Note 5 – Credit Facility

On July 7, 2017, we entered into the Eighth Amendment to our Credit Facility which eliminated the quarterly restriction on cash dividends and distributions and allows the Company to, without obtaining lender consent, make up to four cash dividends or distributions on our stock per fiscal year, or purchase, acquire, redeem or retire stock in any fiscal year, in an amount not to exceed $60,000 in the aggregate per fiscal year, as long as no default or event of default exists and the excess availability under the Credit Facility remains over $30,000 immediately before and after giving effect to any such dividend, distribution, purchase or redemption.

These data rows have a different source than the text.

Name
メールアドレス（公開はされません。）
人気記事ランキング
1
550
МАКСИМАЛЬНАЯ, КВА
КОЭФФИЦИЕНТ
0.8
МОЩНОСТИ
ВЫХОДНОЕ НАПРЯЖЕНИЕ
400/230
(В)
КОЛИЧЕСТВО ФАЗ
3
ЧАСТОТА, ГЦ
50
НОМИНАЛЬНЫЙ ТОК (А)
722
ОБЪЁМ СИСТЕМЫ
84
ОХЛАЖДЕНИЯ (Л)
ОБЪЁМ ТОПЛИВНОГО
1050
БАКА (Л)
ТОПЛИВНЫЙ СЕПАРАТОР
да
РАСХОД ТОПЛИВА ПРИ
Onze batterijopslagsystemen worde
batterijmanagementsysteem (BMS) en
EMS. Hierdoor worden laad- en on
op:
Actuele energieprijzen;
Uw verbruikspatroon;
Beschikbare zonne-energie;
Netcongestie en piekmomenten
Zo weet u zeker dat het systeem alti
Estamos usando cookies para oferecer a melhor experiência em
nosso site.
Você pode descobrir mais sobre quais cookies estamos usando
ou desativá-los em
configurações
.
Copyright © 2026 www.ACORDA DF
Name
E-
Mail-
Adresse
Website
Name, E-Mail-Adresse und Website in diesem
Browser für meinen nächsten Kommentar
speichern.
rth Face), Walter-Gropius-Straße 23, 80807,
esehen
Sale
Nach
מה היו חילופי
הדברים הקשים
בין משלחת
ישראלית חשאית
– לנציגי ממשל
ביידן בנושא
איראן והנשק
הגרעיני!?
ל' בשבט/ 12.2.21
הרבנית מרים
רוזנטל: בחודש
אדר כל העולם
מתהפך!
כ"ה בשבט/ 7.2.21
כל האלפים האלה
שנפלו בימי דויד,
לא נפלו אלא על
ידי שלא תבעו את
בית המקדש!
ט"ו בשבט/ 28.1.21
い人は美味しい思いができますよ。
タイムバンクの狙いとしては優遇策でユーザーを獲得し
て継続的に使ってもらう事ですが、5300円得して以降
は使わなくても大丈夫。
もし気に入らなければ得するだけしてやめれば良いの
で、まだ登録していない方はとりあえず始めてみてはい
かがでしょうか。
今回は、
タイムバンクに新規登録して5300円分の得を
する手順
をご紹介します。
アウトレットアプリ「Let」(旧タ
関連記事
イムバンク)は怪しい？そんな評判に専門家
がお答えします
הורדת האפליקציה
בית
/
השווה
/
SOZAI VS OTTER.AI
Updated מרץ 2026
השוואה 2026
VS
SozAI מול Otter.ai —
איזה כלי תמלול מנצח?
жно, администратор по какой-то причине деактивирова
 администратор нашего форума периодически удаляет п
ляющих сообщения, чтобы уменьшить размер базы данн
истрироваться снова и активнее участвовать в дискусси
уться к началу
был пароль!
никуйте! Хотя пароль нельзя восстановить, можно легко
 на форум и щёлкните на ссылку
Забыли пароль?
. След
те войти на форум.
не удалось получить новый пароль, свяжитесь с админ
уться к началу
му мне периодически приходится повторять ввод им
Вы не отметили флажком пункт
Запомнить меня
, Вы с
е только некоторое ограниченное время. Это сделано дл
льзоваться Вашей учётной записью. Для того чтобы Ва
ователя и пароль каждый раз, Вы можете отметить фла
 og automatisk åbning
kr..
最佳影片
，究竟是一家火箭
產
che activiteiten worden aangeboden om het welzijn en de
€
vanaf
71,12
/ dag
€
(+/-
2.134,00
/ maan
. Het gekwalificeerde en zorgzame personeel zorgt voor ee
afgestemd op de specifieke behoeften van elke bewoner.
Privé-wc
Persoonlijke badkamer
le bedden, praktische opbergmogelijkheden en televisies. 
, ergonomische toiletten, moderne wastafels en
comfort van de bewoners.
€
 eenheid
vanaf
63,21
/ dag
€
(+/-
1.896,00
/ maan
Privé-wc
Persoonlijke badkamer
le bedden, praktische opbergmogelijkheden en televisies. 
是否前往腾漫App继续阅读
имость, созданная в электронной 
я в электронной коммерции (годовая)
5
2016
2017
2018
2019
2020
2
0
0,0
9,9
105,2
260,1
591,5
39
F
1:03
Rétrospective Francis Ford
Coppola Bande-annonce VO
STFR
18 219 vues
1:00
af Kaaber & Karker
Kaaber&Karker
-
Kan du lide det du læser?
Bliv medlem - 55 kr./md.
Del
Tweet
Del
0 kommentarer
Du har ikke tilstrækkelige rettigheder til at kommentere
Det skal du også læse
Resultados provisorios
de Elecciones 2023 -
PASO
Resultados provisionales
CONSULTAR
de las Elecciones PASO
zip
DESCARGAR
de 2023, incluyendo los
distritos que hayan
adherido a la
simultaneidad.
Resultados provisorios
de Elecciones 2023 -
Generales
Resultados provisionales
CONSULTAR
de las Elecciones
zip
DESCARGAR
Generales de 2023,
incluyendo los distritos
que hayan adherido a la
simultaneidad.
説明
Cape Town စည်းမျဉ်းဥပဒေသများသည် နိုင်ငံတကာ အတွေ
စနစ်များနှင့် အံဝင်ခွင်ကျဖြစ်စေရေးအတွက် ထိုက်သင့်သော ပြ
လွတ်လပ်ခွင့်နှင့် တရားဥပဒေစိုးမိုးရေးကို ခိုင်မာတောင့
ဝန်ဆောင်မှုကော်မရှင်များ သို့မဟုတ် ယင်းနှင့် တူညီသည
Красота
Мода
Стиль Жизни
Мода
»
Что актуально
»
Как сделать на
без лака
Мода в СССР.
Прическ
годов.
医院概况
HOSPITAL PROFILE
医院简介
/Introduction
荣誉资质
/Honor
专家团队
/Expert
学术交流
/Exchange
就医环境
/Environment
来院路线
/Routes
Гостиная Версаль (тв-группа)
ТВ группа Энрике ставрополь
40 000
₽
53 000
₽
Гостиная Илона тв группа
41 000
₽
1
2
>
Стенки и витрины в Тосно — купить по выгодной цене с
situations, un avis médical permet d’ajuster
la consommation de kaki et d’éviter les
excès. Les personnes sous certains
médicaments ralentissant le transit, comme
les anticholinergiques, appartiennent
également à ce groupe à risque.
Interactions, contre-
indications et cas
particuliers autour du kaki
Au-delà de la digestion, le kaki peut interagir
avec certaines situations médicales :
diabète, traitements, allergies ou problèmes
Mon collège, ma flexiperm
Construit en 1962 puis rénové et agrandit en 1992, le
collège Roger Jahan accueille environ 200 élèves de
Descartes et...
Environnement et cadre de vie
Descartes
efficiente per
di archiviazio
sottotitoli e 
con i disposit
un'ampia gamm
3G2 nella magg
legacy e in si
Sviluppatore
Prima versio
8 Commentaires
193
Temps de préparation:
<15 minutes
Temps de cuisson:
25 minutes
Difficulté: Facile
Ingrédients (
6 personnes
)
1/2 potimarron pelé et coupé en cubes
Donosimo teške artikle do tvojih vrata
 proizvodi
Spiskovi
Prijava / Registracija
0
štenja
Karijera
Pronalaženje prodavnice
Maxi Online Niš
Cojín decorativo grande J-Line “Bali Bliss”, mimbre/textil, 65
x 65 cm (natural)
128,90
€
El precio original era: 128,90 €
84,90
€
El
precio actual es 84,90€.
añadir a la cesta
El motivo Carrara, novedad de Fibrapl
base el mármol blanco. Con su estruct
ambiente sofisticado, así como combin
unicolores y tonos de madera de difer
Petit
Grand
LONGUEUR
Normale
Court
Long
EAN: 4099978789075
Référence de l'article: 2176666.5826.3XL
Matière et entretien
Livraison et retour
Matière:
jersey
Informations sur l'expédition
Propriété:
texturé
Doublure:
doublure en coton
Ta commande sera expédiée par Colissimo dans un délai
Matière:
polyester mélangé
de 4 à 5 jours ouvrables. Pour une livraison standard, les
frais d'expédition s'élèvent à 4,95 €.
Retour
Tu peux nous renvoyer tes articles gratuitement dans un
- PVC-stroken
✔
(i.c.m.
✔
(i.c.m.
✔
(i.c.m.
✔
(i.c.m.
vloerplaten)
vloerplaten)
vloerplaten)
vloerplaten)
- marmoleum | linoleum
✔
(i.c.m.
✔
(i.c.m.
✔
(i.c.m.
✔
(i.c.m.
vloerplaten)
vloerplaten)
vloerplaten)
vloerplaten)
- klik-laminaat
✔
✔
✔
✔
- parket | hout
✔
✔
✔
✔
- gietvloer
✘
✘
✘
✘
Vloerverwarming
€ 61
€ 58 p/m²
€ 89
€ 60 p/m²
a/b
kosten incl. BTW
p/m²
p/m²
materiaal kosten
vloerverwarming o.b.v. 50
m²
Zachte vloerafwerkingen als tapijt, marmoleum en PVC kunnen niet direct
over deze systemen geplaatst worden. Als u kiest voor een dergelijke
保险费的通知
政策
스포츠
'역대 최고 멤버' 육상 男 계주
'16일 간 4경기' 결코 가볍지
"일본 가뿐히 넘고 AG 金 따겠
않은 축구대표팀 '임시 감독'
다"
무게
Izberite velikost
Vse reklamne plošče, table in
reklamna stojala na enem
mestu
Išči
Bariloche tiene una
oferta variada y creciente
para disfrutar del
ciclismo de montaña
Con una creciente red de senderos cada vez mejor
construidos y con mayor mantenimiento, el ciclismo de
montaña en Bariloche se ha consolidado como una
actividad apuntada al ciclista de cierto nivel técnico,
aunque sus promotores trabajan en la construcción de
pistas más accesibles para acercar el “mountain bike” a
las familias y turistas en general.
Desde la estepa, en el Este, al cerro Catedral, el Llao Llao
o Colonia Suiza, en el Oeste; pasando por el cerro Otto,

On November 29, 2017, we entered into the Consent and Ninth Amendment to our Credit Agreement (the “Ninth Amendment”). The Ninth Amendment provides lender consent for us to incur unsecured debt (in particular, the Promissory Note) in connection with our acquisition of the Squirrel Brand business, and for: (i) the incurrence of unsecured debt in connection with the Acquisition and (ii) the Acquisition to constitute a “Permitted Acquisition” under the terms of the Credit Agreement. The Ninth Amendment also modified our collateral reporting requirements.

At March 29, 2018, we had $57,671 of available credit under the Credit Facility which reflects borrowings of $56,579 and reduced availability as a result of $3,250 in outstanding letters of credit. As of March 29, 2018, we were in compliance with all financial covenants under the Credit Facility and Mortgage Facility.